** Exercise **
Please reproduce every record, keeping each one exactly as written.

** Material provided **
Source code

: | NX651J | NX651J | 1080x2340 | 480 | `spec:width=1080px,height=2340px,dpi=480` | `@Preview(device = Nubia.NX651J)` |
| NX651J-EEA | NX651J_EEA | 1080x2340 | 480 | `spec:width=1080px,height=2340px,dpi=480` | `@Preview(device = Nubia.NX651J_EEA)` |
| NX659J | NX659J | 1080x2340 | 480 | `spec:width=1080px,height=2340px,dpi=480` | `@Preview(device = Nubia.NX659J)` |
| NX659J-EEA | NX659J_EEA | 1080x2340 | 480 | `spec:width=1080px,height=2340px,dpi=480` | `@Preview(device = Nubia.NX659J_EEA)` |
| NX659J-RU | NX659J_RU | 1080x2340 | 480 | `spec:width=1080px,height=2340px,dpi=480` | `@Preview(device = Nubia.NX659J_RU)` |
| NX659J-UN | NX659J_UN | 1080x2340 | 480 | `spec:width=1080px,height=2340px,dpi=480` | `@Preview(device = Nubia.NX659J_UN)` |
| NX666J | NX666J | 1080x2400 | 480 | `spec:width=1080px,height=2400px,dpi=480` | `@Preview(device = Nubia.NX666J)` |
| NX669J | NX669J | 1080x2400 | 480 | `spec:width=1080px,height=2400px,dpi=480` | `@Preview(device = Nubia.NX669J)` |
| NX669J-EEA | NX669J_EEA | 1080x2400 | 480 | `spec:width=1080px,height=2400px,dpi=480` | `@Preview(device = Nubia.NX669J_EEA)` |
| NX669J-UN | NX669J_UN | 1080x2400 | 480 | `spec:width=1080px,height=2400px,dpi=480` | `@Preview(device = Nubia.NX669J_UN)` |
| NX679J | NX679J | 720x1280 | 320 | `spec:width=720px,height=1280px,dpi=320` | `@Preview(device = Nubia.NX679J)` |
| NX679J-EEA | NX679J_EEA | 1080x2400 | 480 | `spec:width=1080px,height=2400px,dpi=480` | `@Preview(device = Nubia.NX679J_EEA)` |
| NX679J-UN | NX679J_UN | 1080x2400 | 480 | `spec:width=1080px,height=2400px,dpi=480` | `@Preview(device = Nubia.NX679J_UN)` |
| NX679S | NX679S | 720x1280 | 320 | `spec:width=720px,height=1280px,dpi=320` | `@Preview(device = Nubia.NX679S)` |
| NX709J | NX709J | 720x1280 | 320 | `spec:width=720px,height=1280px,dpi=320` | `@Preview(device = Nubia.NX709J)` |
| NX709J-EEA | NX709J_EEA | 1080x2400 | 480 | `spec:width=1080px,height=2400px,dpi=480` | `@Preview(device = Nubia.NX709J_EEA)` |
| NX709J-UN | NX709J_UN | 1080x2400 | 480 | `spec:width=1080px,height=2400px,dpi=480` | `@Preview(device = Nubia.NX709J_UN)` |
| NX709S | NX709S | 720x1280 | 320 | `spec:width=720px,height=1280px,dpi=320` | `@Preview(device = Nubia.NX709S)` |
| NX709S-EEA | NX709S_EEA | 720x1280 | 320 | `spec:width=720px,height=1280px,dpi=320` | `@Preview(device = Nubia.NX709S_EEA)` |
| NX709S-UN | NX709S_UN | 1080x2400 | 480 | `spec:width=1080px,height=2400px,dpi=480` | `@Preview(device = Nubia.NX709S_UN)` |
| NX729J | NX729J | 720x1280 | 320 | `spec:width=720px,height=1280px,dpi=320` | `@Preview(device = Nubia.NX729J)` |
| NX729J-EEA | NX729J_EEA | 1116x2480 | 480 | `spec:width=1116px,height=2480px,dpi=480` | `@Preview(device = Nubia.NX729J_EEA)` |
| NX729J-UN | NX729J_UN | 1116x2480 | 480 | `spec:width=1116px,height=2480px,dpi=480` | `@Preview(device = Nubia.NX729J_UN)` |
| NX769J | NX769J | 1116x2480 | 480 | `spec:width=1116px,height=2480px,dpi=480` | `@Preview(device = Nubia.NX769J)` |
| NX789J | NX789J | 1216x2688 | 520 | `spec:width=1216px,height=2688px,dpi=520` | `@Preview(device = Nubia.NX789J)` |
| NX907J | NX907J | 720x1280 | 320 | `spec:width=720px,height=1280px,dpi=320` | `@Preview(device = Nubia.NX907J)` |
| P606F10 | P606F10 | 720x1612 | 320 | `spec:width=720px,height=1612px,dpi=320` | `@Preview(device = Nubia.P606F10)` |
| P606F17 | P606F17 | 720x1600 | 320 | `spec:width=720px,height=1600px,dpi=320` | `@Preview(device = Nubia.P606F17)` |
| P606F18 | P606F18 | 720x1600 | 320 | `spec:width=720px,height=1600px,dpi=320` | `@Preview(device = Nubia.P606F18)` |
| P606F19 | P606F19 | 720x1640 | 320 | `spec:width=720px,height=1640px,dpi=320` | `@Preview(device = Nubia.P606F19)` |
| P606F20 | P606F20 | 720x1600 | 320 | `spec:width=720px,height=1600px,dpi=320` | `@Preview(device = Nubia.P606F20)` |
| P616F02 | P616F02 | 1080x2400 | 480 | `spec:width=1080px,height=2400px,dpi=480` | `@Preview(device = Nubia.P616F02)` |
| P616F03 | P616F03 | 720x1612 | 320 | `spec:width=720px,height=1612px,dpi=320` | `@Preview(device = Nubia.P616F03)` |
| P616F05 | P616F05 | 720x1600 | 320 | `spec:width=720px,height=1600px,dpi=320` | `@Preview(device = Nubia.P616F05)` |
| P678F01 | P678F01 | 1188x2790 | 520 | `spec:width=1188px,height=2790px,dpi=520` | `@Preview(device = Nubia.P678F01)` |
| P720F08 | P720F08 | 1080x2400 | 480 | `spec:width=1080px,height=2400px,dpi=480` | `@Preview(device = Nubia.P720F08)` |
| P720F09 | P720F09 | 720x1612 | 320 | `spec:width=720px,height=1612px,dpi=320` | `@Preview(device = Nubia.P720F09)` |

** Task solution **
Source code

: | NX651J | NX651J | 1080x2340 | 480 | `spec:width=1080px,height=2340px,dpi=480` | `@Preview(device = Nubia.NX651J)` |
| NX651J-EEA | NX651J_EEA | 1080x2340 | 480 | `spec:width=1080px,height=2340px,dpi=480` | `@Preview(device = Nubia.NX651J_EEA)` |
| NX659J | NX659J | 1080x2340 | 480 | `spec:width=1080px,height=2340px,dpi=480` | `@Preview(device = Nubia.NX659J)` |
| NX659J-EEA | NX659J_EEA | 1080x2340 | 480 | `spec:width=1080px,height=2340px,dpi=480` | `@Preview(device = Nubia.NX659J_EEA)` |
| NX659J-RU | NX659J_RU | 1080x2340 | 480 | `spec:width=1080px,height=2340px,dpi=480` | `@Preview(device = Nubia.NX659J_RU)` |
| NX659J-UN | NX659J_UN | 1080x2340 | 480 | `spec:width=1080px,height=2340px,dpi=480` | `@Preview(device = Nubia.NX659J_UN)` |
| NX666J | NX666J | 1080x2400 | 480 | `spec:width=1080px,height=2400px,dpi=480` | `@Preview(device = Nubia.NX666J)` |
| NX669J | NX669J | 1080x2400 | 480 | `spec:width=1080px,height=2400px,dpi=480` | `@Preview(device = Nubia.NX669J)` |
| NX669J-EEA | NX669J_EEA | 1080x2400 | 480 | `spec:width=1080px,height=2400px,dpi=480` | `@Preview(device = Nubia.NX669J_EEA)` |
| NX669J-UN | NX669J_UN | 1080x2400 | 480 | `spec:width=1080px,height=2400px,dpi=480` | `@Preview(device = Nubia.NX669J_UN)` |
| NX679J | NX679J | 720x1280 | 320 | `spec:width=720px,height=1280px,dpi=320` | `@Preview(device = Nubia.NX679J)` |
| NX679J-EEA | NX679J_EEA | 1080x2400 | 480 | `spec:width=1080px,height=2400px,dpi=480` | `@Preview(device = Nubia.NX679J_EEA)` |
| NX679J-UN | NX679J_UN | 1080x2400 | 480 | `spec:width=1080px,height=2400px,dpi=480` | `@Preview(device = Nubia.NX679J_UN)` |
| NX679S | NX679S | 720x1280 | 320 | `spec:width=720px,height=1280px,dpi=320` | `@Preview(device = Nubia.NX679S)` |
| NX709J | NX709J | 720x1280 | 320 | `spec:width=720px,height=1280px,dpi=320` | `@Preview(device = Nubia.NX709J)` |
| NX709J-EEA | NX709J_EEA | 1080x2400 | 480 | `spec:width=1080px,height=2400px,dpi=480` | `@Preview(device = Nubia.NX709J_EEA)` |
| NX709J-UN | NX709J_UN | 1080x2400 | 480 | `spec:width=1080px,height=2400px,dpi=480` | `@Preview(device = Nubia.NX709J_UN)` |
| NX709S | NX709S | 720x1280 | 320 | `spec:width=720px,height=1280px,dpi=320` | `@Preview(device = Nubia.NX709S)` |
| NX709S-EEA | NX709S_EEA | 720x1280 | 320 | `spec:width=720px,height=1280px,dpi=320` | `@Preview(device = Nubia.NX709S_EEA)` |
| NX709S-UN | NX709S_UN | 1080x2400 | 480 | `spec:width=1080px,height=2400px,dpi=480` | `@Preview(device = Nubia.NX709S_UN)` |
| NX729J | NX729J | 720x1280 | 320 | `spec:width=720px,height=1280px,dpi=320` | `@Preview(device = Nubia.NX729J)` |
| NX729J-EEA | NX729J_EEA | 1116x2480 | 480 | `spec:width=1116px,height=2480px,dpi=480` | `@Preview(device = Nubia.NX729J_EEA)` |
| NX729J-UN | NX729J_UN | 1116x2480 | 480 | `spec:width=1116px,height=2480px,dpi=480` | `@Preview(device = Nubia.NX729J_UN)` |
| NX769J | NX769J | 1116x2480 | 480 | `spec:width=1116px,height=2480px,dpi=480` | `@Preview(device = Nubia.NX769J)` |
| NX789J | NX789J | 1216x2688 | 520 | `spec:width=1216px,height=2688px,dpi=520` | `@Preview(device = Nubia.NX789J)` |
| NX907J | NX907J | 720x1280 | 320 | `spec:width=720px,height=1280px,dpi=320` | `@Preview(device = Nubia.NX907J)` |
| P606F10 | P606F10 | 720x1612 | 320 | `spec:width=720px,height=1612px,dpi=320` | `@Preview(device = Nubia.P606F10)` |
| P606F17 | P606F17 | 720x1600 | 320 | `spec:width=720px,height=1600px,dpi=320` | `@Preview(device = Nubia.P606F17)` |
| P606F18 | P606F18 | 720x1600 | 320 | `spec:width=720px,height=1600px,dpi=320` | `@Preview(device = Nubia.P606F18)` |
| P606F19 | P606F19 | 720x1640 | 320 | `spec:width=720px,height=1640px,dpi=320` | `@Preview(device = Nubia.P606F19)` |
| P606F20 | P606F20 | 720x1600 | 320 | `spec:width=720px,height=1600px,dpi=320` | `@Preview(device = Nubia.P606F20)` |
| P616F02 | P616F02 | 1080x2400 | 480 | `spec:width=1080px,height=2400px,dpi=480` | `@Preview(device = Nubia.P616F02)` |
| P616F03 | P616F03 | 720x1612 | 320 | `spec:width=720px,height=1612px,dpi=320` | `@Preview(device = Nubia.P616F03)` |
| P616F05 | P616F05 | 720x1600 | 320 | `spec:width=720px,height=1600px,dpi=320` | `@Preview(device = Nubia.P616F05)` |
| P678F01 | P678F01 | 1188x2790 | 520 | `spec:width=1188px,height=2790px,dpi=520` | `@Preview(device = Nubia.P678F01)` |
| P720F08 | P720F08 | 1080x2400 | 480 | `spec:width=1080px,height=2400px,dpi=480` | `@Preview(device = Nubia.P720F08)` |
| P720F09 | P720F09 | 720x1612 | 320 | `spec:width=720px,height=1612px,dpi=320` | `@Preview(device = Nubia.P720F09)` |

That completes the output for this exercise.